All this got me thinking about how we - web developers and software engineers alike - have over complicated our lives in the name of making things better.

Frameworks were supposed to make life easier from devs but when you stop to think about the complexity they add to the development process - CI/CD, package management, vulnerabilities, version conflicts, extra tooling for testing, transpiling, linting, pre-processing - you start to see why the concept of less is more is so popular amongst more experienced developers.

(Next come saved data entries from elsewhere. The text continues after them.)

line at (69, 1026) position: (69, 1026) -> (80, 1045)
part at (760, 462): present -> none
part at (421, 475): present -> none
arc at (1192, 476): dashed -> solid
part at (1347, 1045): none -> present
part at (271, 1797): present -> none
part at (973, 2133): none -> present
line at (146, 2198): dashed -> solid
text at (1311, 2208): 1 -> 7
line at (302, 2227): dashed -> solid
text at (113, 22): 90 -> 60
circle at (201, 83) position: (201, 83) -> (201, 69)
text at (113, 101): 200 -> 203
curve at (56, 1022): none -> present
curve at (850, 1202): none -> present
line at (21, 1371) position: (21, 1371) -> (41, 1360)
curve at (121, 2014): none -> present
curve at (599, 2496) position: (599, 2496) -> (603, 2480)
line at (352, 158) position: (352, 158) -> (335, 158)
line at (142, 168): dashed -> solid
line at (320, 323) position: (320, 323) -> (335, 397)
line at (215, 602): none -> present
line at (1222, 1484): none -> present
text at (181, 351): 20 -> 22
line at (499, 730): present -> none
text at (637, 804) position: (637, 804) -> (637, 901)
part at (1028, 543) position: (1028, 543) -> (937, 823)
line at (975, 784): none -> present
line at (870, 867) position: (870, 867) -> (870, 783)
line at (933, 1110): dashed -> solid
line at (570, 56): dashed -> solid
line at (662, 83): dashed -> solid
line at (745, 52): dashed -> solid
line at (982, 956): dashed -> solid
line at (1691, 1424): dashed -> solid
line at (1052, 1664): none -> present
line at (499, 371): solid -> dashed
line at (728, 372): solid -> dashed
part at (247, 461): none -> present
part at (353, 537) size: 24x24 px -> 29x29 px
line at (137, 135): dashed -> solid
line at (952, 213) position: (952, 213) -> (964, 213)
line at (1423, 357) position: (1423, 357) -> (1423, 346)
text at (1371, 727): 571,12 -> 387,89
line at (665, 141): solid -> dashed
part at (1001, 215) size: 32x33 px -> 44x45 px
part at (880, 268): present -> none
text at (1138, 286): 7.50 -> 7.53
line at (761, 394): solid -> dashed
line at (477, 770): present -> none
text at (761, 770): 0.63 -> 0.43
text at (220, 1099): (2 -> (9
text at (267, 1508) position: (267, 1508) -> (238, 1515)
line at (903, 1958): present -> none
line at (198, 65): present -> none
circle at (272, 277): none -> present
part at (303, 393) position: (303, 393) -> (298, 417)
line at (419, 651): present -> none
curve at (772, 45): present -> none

If I want to add a table to one of the projects I’ve built using VueJS, it requires one or more components, with props and emits, and all sorts. Things that would have taken 20-30 lines of vanilla Javascript to do now require 40-60 lines of templating and Vue-specific Javascript that won’t work with ReactJS or any other framework. And while adding a second table in the VueJS project will only require one or two extra lines of code and modifications to a few of the existing stuff, the same could be said for the vanilla JS too. As such, the use of these frameworks hasn’t really added much benefit to us as developers.

Meanwhile, the sites that are deployed using these frameworks have massive load times due to all the code required to make them work. So the experience of the user isn’t that great either.

All this is to say I’ve gotten to the point where I don’t want to have to spend time fighting with the tools I use. I just want as little routine maintenance as possible so I can do what I love doing - building things.

I won’t be abandoning frameworks altogether, but I will be minimising my use of them in the situations where I get to make those decisions. For example, I am testing replacing VueJS with HTMX in a few of my web app projects, and I’ll continue to pull apart the theme I use on this site to reduce the number of moving parts as much as possible, while keeping the things I want because they do make my life easier.

After all, I like having nice things.